Summary

Our research focuses on understanding how atmospheric water conditions the behavior of the climate system. This leads to efforts to answer specific questions such as how cloud processes set the planetary albedo, how moist processes influence the structure of the troposphere, and how `water-powered' circulation systems interact with the surface and the stratosphere. Over the past few years these efforts have led to new developments, in both our modeling and in our measurement capabilities - developments that are resonating in ways that are new, not just for us and the questions we pose, but for the field as a whole.

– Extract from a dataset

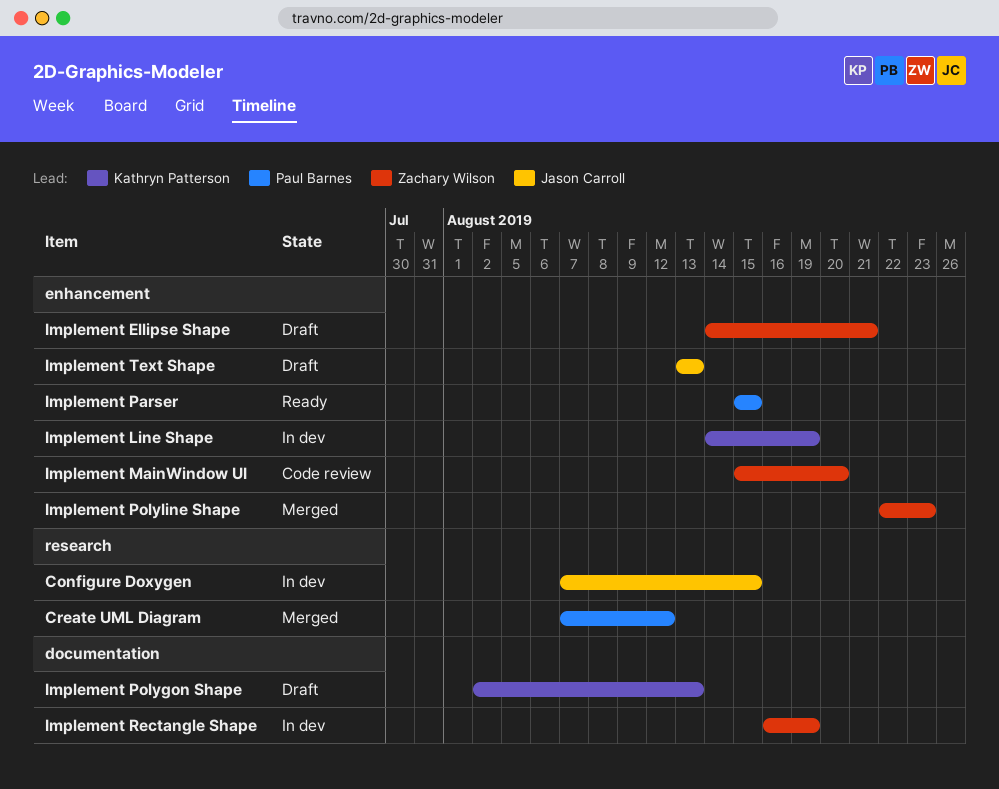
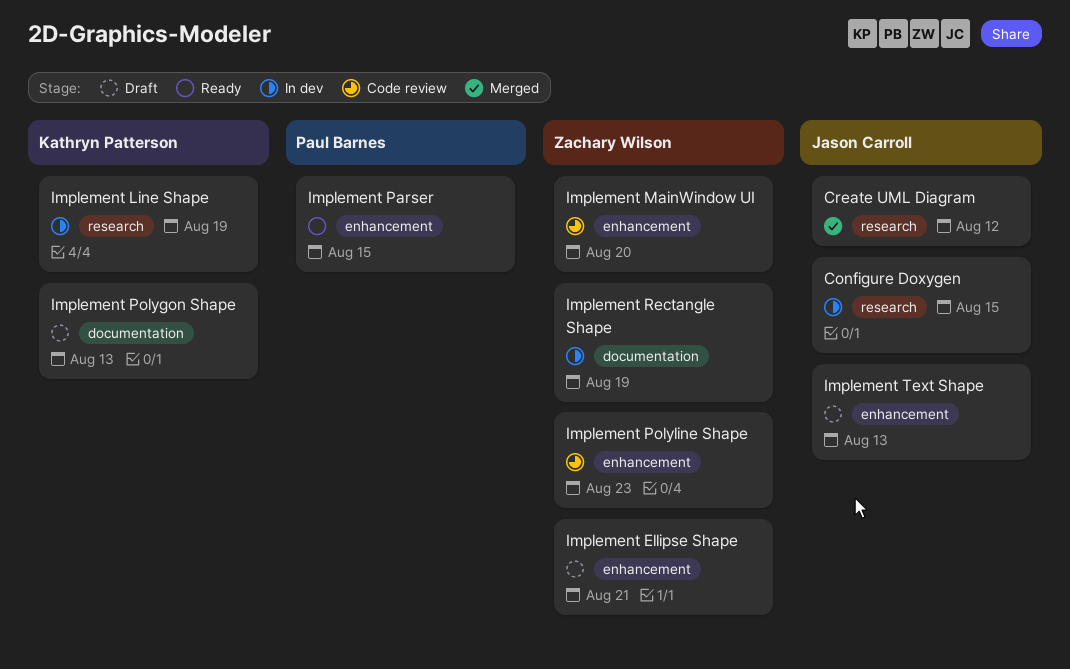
Create UML Diagram, owner: Paul Barnes -> Jason Carroll
Implement Line Shape, label: enhancement -> research
Implement Polyline Shape, status: Merged -> Code review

The new developments in the modelling have the form of a critical transition. It is now possible to perform very large-domain, and even global, storm-resolving (kilometer-scale) simulations on time scales that are important for the coupling between moist processes and the climate system. Our year-long storm-resolving (5 kilometer) coupled simulations are the first of their kind, as were the global atmospheric simulations performed in the context of the DYAMOND project which we led. This capability has been transformative in that it allows us to now study moist processes from the point of view of the atmospheric general circulation and the climate system as a whole; it reduces the scope of poorly constrained model assumptions (in the form or parameterizations of microphysics and turbulence); and it works in terms of observables, thereby linking more naturally to observations. For the questions that interest us, these qualities result in better posed problems with increased bandwidth to the broader scientific community. Complementing this critical transition in the modelling has been the development of new experimental methods as employed in the EUREC⁴A campaign, and the maturing observational capability of the Barbados Cloud Observatory, which together allow us to measure how water, in the form of clouds or other moist processes, link to circulation.